Two pages later, the Times defined as "news" what it prefers to report on Catholics: "2 Philadelphia Priests Punished in Sexual Abuse Cases." The paper noted one priest has been suspended from ministry for two years and the other had been placed on leave in December based on abuse that occurred about 40 years ago. This wasn't really "news" as a current matter, but this is always and everywhere the bigoted narrative the Times prefers to perpetuate.

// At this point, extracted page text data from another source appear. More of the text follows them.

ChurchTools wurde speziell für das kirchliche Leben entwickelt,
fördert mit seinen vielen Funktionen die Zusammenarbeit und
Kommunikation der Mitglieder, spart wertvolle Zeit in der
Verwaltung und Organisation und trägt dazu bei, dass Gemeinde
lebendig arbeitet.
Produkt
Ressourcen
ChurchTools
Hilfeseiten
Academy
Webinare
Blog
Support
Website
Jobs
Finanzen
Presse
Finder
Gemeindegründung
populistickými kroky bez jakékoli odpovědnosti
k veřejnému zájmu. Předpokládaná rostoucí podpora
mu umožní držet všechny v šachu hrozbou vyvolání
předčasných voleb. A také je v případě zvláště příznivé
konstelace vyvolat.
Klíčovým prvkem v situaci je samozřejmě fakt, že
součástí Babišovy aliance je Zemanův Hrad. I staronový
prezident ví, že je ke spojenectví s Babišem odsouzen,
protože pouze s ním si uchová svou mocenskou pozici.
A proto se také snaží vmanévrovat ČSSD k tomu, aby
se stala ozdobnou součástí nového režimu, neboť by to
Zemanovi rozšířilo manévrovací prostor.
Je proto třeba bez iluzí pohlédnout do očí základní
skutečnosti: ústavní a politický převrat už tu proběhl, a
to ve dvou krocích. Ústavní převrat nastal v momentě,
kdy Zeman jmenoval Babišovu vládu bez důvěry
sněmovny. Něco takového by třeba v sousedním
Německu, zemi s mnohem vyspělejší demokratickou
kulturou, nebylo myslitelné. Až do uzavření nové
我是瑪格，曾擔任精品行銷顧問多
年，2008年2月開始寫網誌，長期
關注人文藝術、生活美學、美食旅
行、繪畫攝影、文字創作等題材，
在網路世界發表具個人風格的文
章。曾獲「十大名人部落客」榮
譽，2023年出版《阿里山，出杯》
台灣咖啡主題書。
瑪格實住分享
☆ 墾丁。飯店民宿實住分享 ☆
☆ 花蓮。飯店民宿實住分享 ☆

Cardinal Timothy Dolan of New York, the head of the U.S. Conference of Catholic Bishops used the word "horror" to describe what Team Obama is mandating. On the only broadcast show to give him coverage, CBS "This Morning" anchor Charlie Rose asked Dolan if the White House misled him on this issue. Dolan began by saying he hesitated to question the president's sincerity — even though anyone who heard Obama's 2009 commencement speech at Notre Dame about "honoring the conscience" of his opponents on abortion has proven he is completely insincere.
The cardinal said, "I worry, Charlie, that members of his administration might not particularly understand our horror at the restrictive nature of this exemption that they're giving us, that for the first time that we can remember, a bureau of the federal government seems to be radically intruding into the internal definition of what a church is. We can't seem to get that across."
He's not finding much help getting anything across from those supposed "mediators" of the national press corps.